03-16-2016 12:08 PM
Has anyone done much benchmarking of SPDE on HDFS vs Hive Tables.
I've done some preliminary investigate and I'm finding that SPDE is approx 2-3x slower than using Hive tables. Initial tests include query data and writing data back to the SAS workspace server, writing data to HDFS, and joining different tables (of different sizes) between Hadoop and SAS.
For Hive I'm using the ORCFile format with Cost Based Optimisation turned on and the execution engine is TEZ, so performance is good.
I'm also guessing that the SPDE engine for HDFS will be using MapReduce rather than Tez?
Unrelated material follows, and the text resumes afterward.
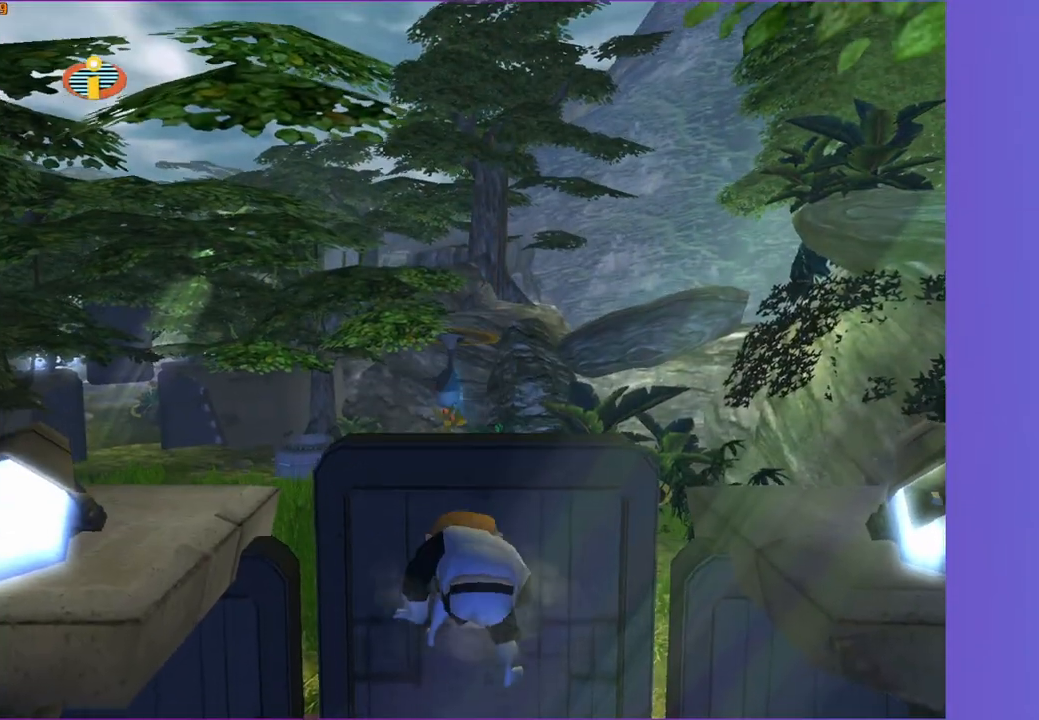
{"buttons": ["R1"], "left_stick": "up", "right_stick": "center", "events": [[283, "A", "down"], [383, "A", "up"], [383, "left_stick", "up"]]}
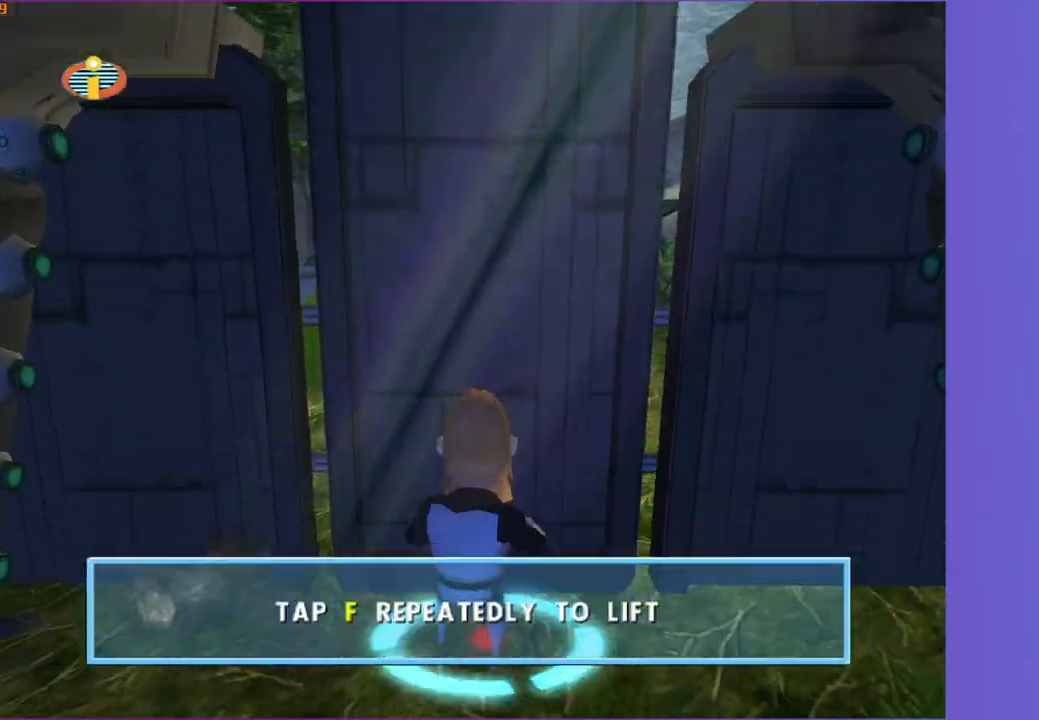
{"buttons": ["R1"], "left_stick": "center", "right_stick": "center", "events": [[50, "X", "down"], [117, "X", "up"], [233, "left_stick", "center"]]}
But I'm unsure how to confirm this when running a query via SAS.
However, should querying performance for data via SPDE on HDFS be significantly slower than Hive?
We're using SAS 9.4 M2 so we don't have Parallel write capabilities from M3, so I'd expect that might slow things down a little when writing to HDFS, but I was hoping that SPDE on HDFS would be a little more.. speedy!?
Are there any easy performance improvments for SPDE other than the likes of: parallelread=yes parallelwrite=yes accelwhere=yes ?? Has anyone experimented IOBLOCKSIZE on HDFS?
On the plus side, data compatibility between SAS data in either (SPD Server and BASE engine) is better on SPDE for HDFS than Hive. I just wonder if that's the trade off. Slower performance on SPDE but better compatibility?
Has anyone else experienced something similar?
03-16-2016 01:55 PM
Thanks @moorsd for sharing your experience.
I'm pretty sure SPDE uses MapReduce, so that should explain the preformance.
Can you describe your data and the environment you've done the tests in?
Also, what do you refer to when you say "higher" compability (in-database)? My gut feeling that SAS/ACCES to Hive is pushing more logic to the cluster than the SAS counterparts, but I might have missed some recent enhancements.
03-16-2016 04:27 PM
Thanks @moorsd and @LinusH for your questions and comments. Unfortunately I do not have access to an environment to benchmark Hive verse SPD data formats on hdfs; the environments I have access to are simply too small. A few comments on SPD Engine leveraging the MapReduce framework:
The SAS In-Database Code Accelerator for Hadoop uses the SAS DS2 language to run DS2 code in a MapReduce framework. To accomplish this, we create a DS2 THREAD program that contains our source table(s) and the business rules we need to apply to that data. To execute that THREAD program in parallel on every data node in your Hadoop cluster, we declare it to the DS2 DATA program and then execute it using the SET statement of that DATA program. To validate the PROC DS2 code ran in a MapReduce framework we will set the SAS option MSGLEVEL to I:
103 +OPTIONS MSGLEVEL=I; 104 +PROC DS2; 105 +THREAD work.thread / OVERWRITE=YES; 106 +DCL DOUBLE count; 107 +METHOD RUN (); 108 + SET myspde.&source; 109 + BY joinvalue; 110 + IF FIRST.joinvalue THEN count = 0; 111 + count + 1; 112 + IF LAST.joinvalue; 113 +END; 114 +ENDTHREAD; 115 +DATA MYSPDE.&source.2 (OVERWRITE=YES); 116 +DECLARE THREAD work.thread thrd; 117 +METHOD RUN (); 118 + SET FROM thrd; 119 +END; 120 +ENDDATA; 121 +RUN; NOTE: Created thread thread in data set work.thread. NOTE: Running THREAD program in-database NOTE: Running DATA program in-database NOTE: Execution succeeded. No rows affected. 122 +QUIT; NOTE: PROCEDURE DS2 used (Total process time): real time 20:39.18 cpu time 2.59 seconds
Notice the two notes, in the above SAS log, NOTE: Running THREAD/DATA program in-database. These notes validate the DS2 code executed in the MapReduce framework via the SAS In-Database Code Accelerator for Hadoop.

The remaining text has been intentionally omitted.